AIM OF THE EXERCISE:
Across the entries below, how many lines contain the string "scroll"? Give only the count.

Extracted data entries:
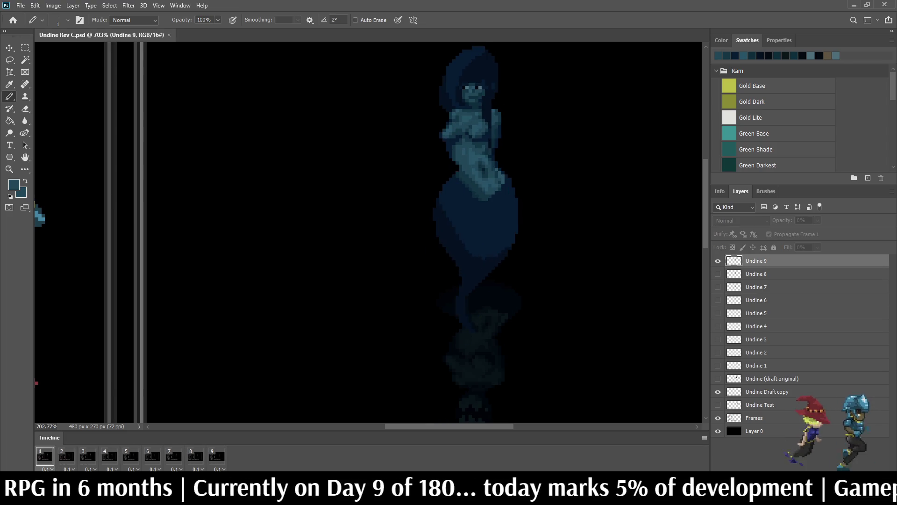
scroll(582, 129, down, 5)
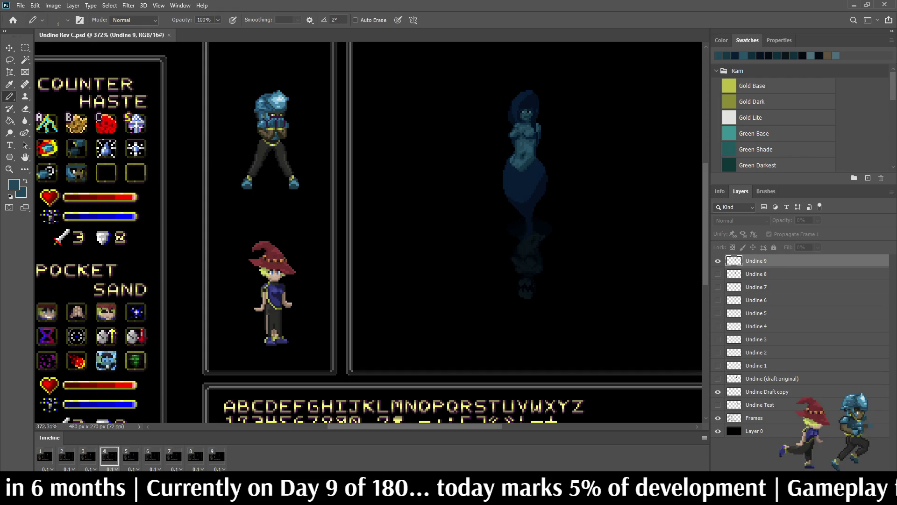
scroll(320, 190, down, 3)
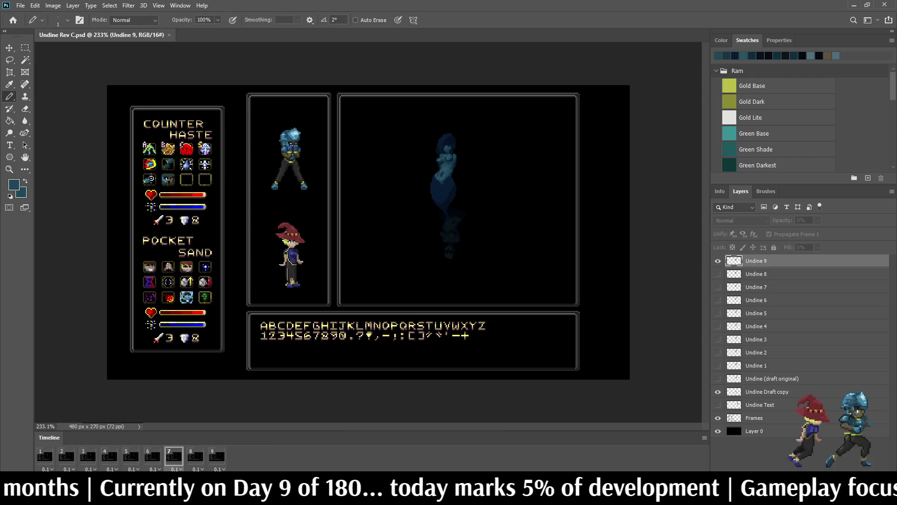
scroll(400, 198, up, 1)
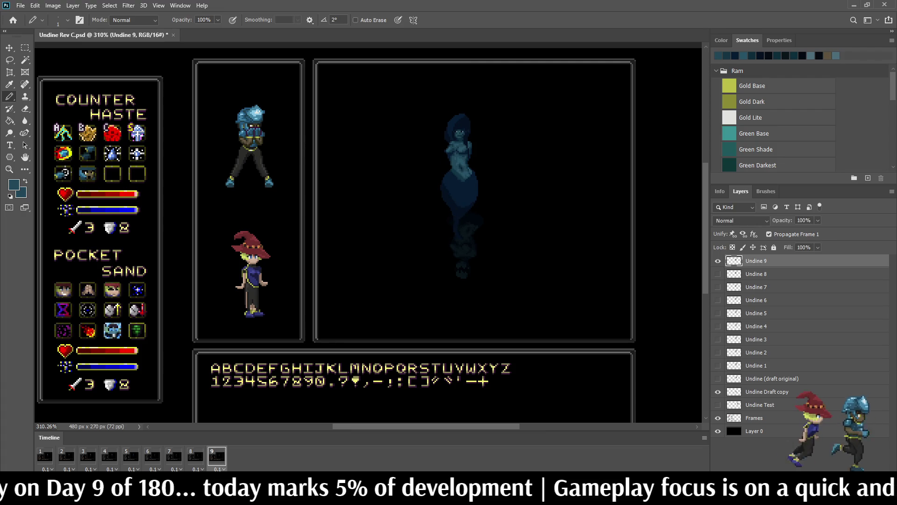
- Lasso an outline around Undine 9's chest and arms
key(l)
scroll(449, 155, up, 3)
scroll(448, 154, up, 2)
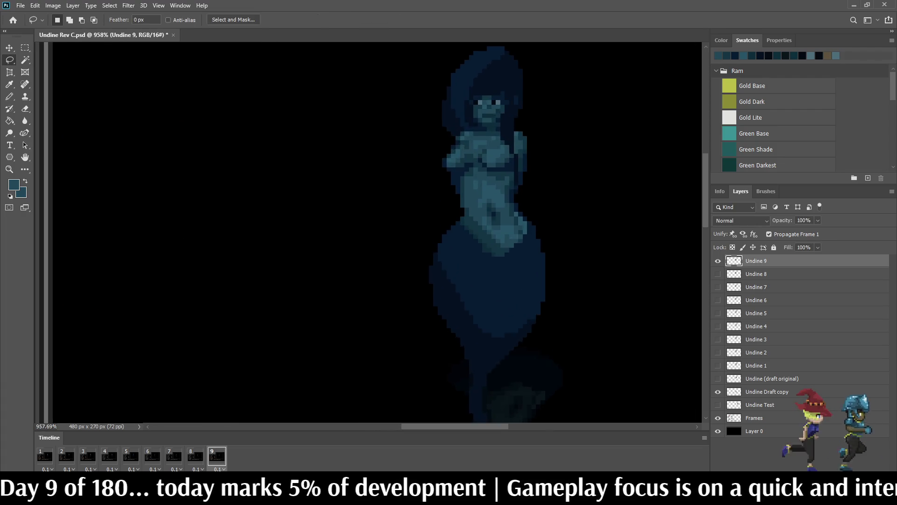
scroll(444, 143, up, 3)
scroll(444, 143, up, 2)
mouse_move(435, 176)
mouse_down()
mouse_move(478, 139)
mouse_move(548, 142)
mouse_up()
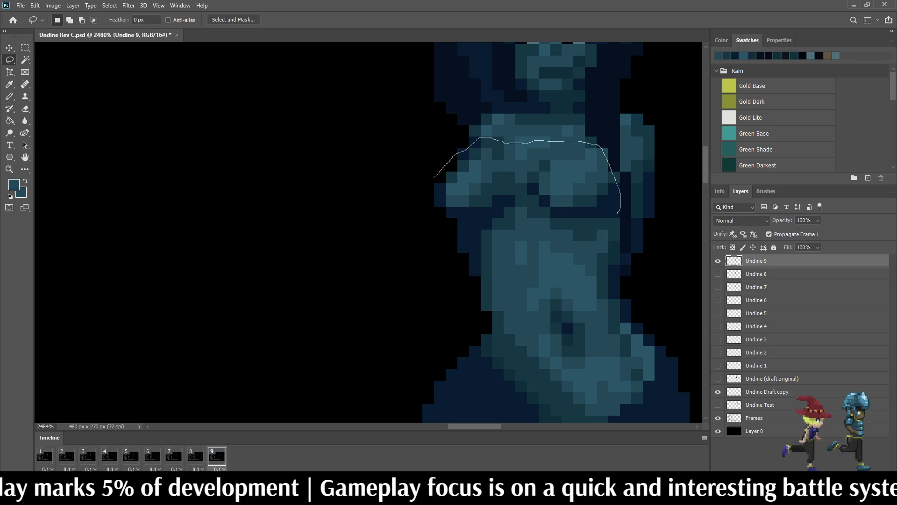
drag(601, 215, 535, 203)
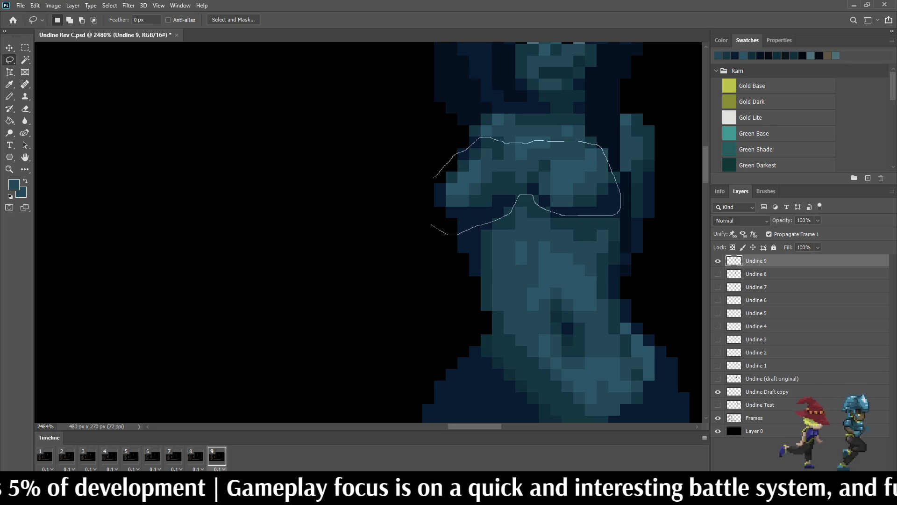
drag(512, 211, 423, 174)
- Stretch the selected chest area wider to the left, lower it slightly and apply
key(ctrl+t)
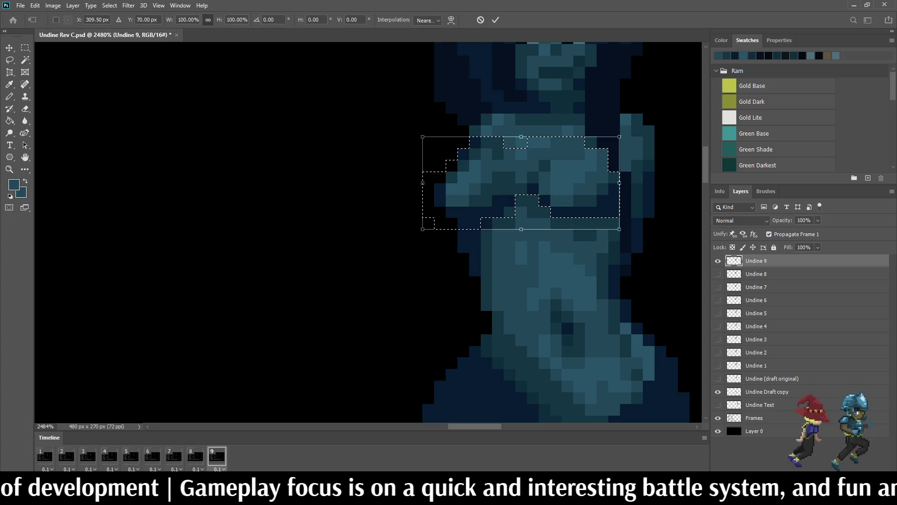
drag(417, 179, 404, 179)
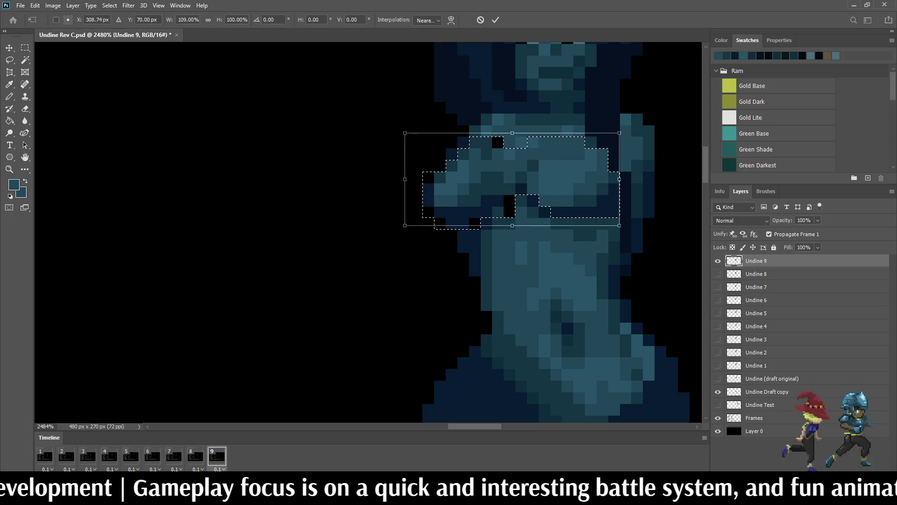
click(207, 20)
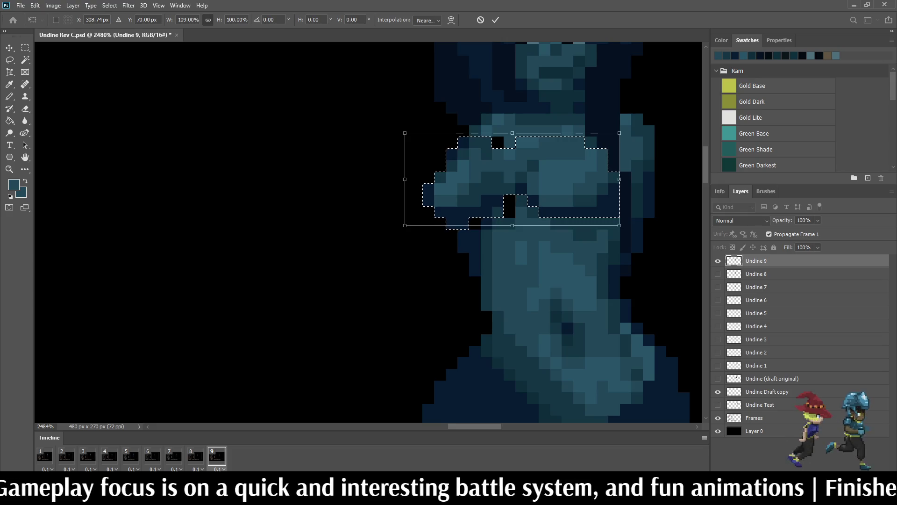
drag(512, 179, 512, 188)
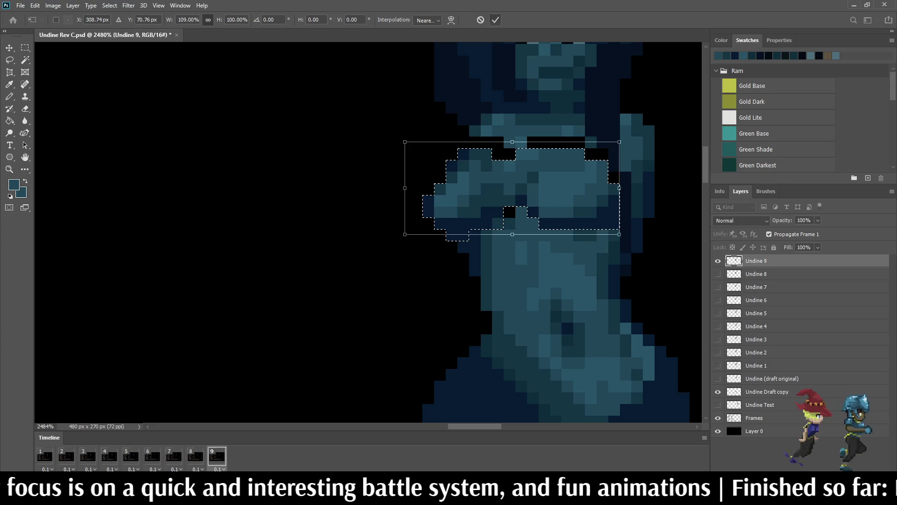
key(Return)
key(ctrl+d)
scroll(519, 105, down, 3)
scroll(421, 211, down, 3)
scroll(421, 210, down, 2)
scroll(421, 210, up, 2)
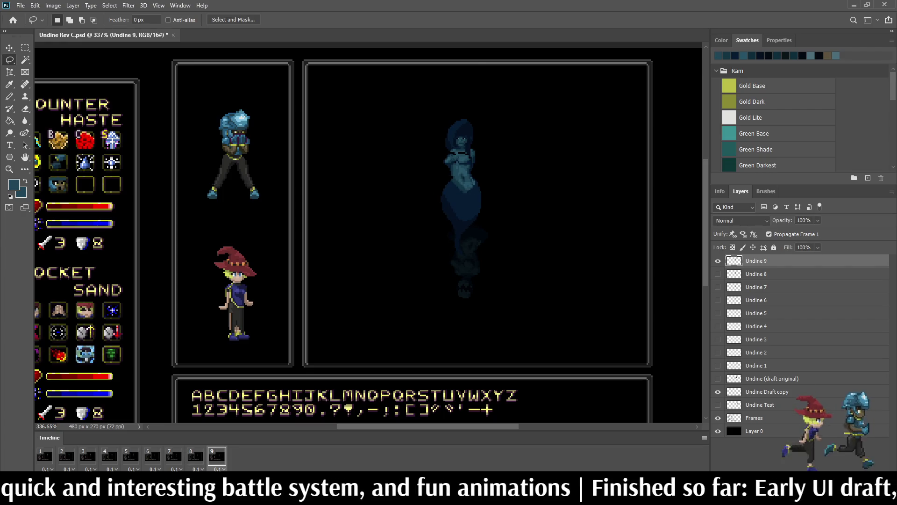
key(space)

ANSWER TO THIS EXERCISE:
11